* [REQUIREMENT]: Pictures are to be omitted; everything else in the data must be transcribed exactly.

* [RECORDED INFORMATION]:
+---+

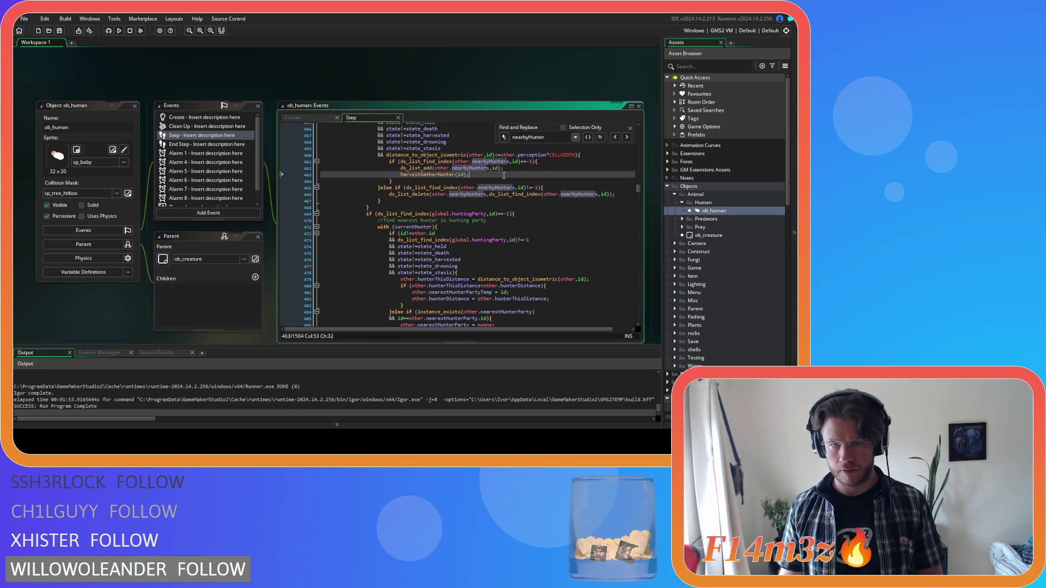
{"action": "left_click", "coordinate": [631, 129]}
{"action": "left_click", "coordinate": [582, 182]}
Add harvestGatherGuard(id); below ds_list_add(other.nearbyGuards, id); and copy the line.
{"action": "scroll", "coordinate": [582, 190], "scroll_direction": "down", "scroll_amount": 4}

+---+

* [EXERCISE RESPONSE]:
{"action": "left_click", "coordinate": [631, 129]}
{"action": "left_click", "coordinate": [582, 182]}
Add harvestGatherGuard(id); below ds_list_add(other.nearbyGuards, id); and copy the line.
{"action": "scroll", "coordinate": [582, 190], "scroll_direction": "down", "scroll_amount": 4}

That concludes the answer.